Se da un lato la durezza di queste “risposte” è stata favorita dalla presenza di un governo tecnico, distante dai cittadini e scarsamente interessato a raccogliere il loro consenso elettorale, cui ha fatto seguito un governo d'inciucio, nei fatti privo di una opposizione, dall’altro non si può mancare di domandarsi quali ragioni stiano alla base della scelta di una repressione tanto dura e violenta, messa in atto per contrastare contestazioni e proteste che non erano così “pericolose” da giustificarla.

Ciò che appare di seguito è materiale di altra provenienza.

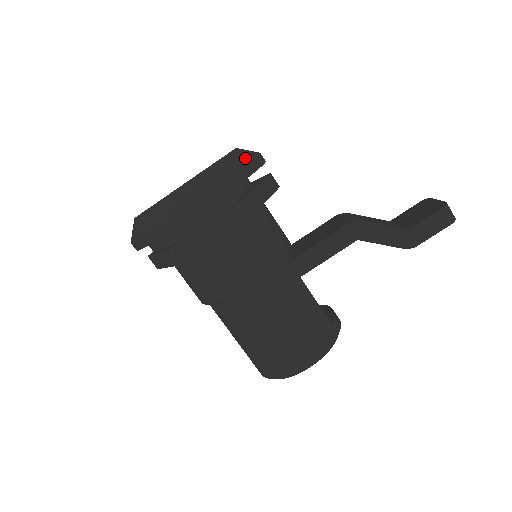
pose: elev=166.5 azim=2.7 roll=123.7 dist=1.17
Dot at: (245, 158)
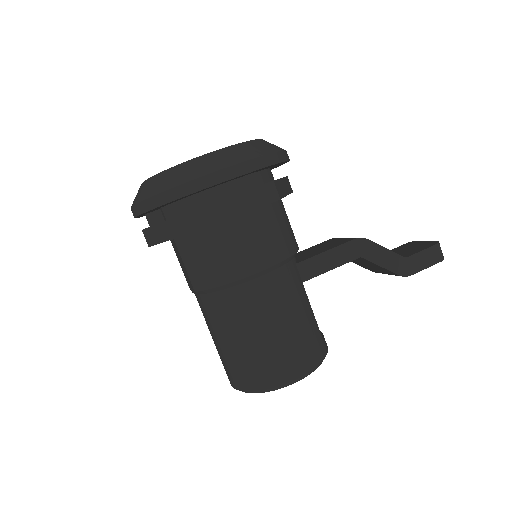
Dot at: (278, 147)
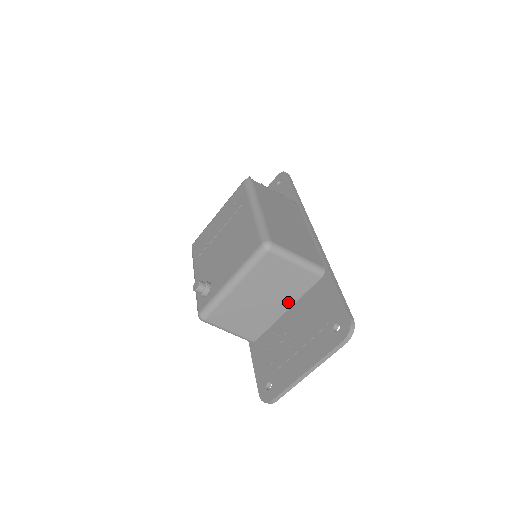
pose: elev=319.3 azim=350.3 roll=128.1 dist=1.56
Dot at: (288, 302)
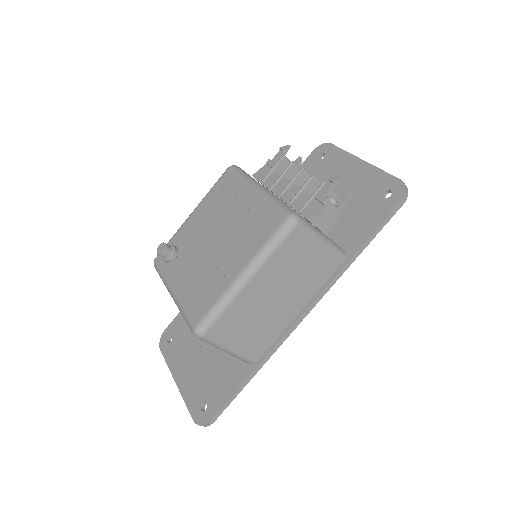
Dot at: occluded
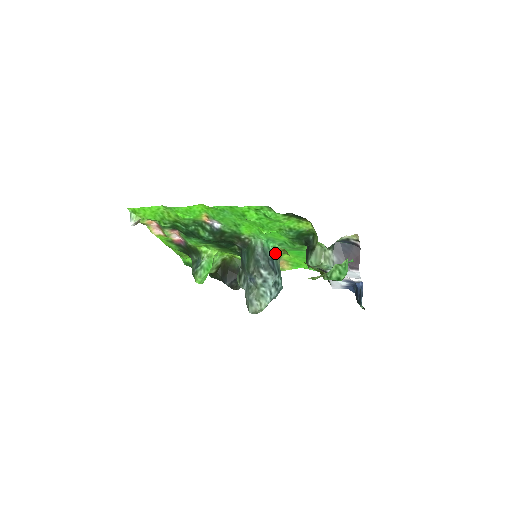
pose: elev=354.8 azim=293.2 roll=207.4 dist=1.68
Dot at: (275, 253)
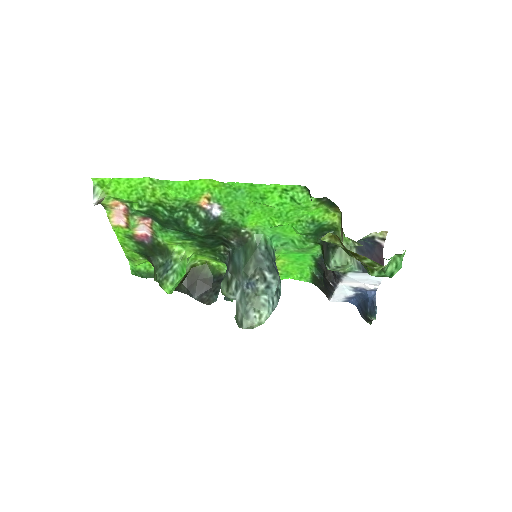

Appare chiara la volontà di trasformare qualsiasi contestazione in un “teatro di guerra”, al fine di dissuadere la popolazione dallo scendere in piazza a manifestare il proprio malcontento. Qualora la violenza diventi il minimo comune denominatore delle manifestazioni di protesta, la maggior parte dei cittadini eviterà di contestare pubblicamente, temendo di venire coinvolta nei disordini, o peggio ancora picchiata o denunciata e abbandonerà in strada solamente uno sparuto gruppo di persone, facilmente etichettabili come facinorosi e violenti. Si sarà in pratica creato consenso (chi non dissente consenziente lo è di fatto) attraverso l’uso delle bastonate, con la prospettiva di riuscire a fronteggiare più agevolmente il malcontento prossimo venturo, che si diffonderà in maniera ben più virulenta non appena sempre più larghi strati di popolazione si ritroveranno privati di ogni mezzo di sostentamento.